Die Alhambra ist der Touristenmagnet Nummer eins in Südspanien. Die rote Burg, wie sie auch genannt wird, wurde 1984 von der UNESCO zum Weltkulturerbe erklärt und gilt als eine der grossartigsten Schöpfungen islamischer Baukunst.

Aussenaussicht

(Foto: Detlev Mewes)

Beim Anblick von berühmten Bauwerken verschlägt es mir nur selten die Sprache. Die meisten sehen auf der Postkarte viel besser aus als vor Ort. Bei der Alhambra ist das ganz anders. Eine Postkarte könnte nie den geheimnisvollen Charme dieser maurischen Festungsstadt einfangen. Ein ganzer Bildband auch nicht. Wie eine Göttin thront die Burg, die einst Sultanspalast, Festung und paradiesischer Garten zugleich war, über der Stadt. Sie wurde von den Mauren zwischen dem 13. und 15. Jahrhundert erbaut und gilt als eines der schönsten Beispiele des maurischen Stils der islamischen Kunst.

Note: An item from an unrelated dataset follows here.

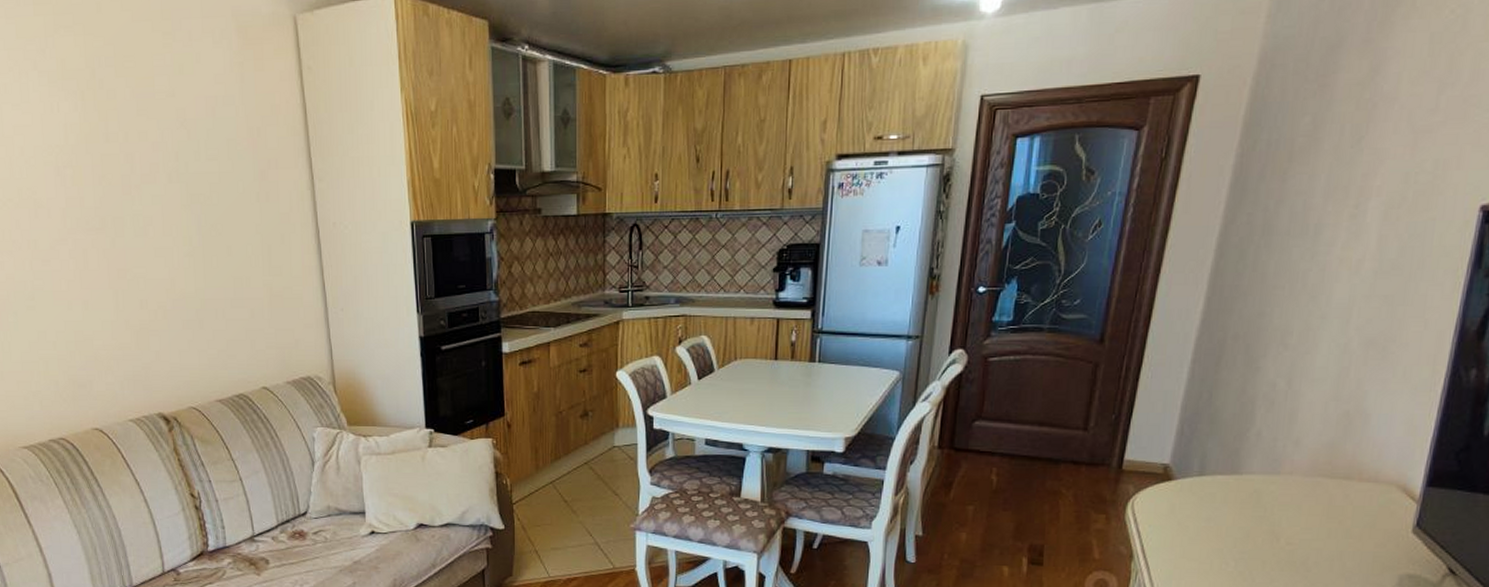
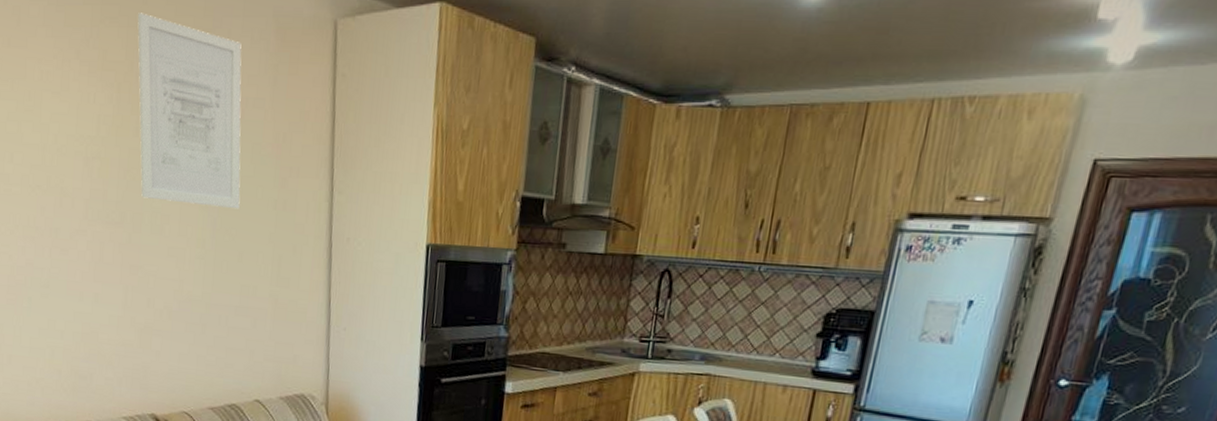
wall art: none [92,20,222,205] -> present [137,13,242,209]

Wunderschöne AlhambraFür einen Rundgang solltet ihr euch mindestens drei Stunden Zeit nehmen, denn das Gelände ist weitläufig und so beeindruckend, dass ihr an manchen Orten bestimmt ein wenig länger stehen bleibt. Die Anlage besteht grob aus vier Teilen. Die Alcazaba ist der Festungsbereich und zugleich älteste Teil der Alhambra. Von hier aus bietet sich ein wunderbares Panorama mit Aussicht auf das gegenüberliegende maurische Viertel und die Sierra Nevada. Der Palacio de Carlos V., ein Renaissance-Palast mit italienischem Flair, rundem Innenhof und zweistöckiger Säulengalerie, steht ganz im Kontrast zu den Gebäuden aus der Zeit der Mauren. Er wurde erst später ergänzt und beherbergt heute das Museum der Schönen Künste und das Museum der Spanisch-Muslimischen Kunst.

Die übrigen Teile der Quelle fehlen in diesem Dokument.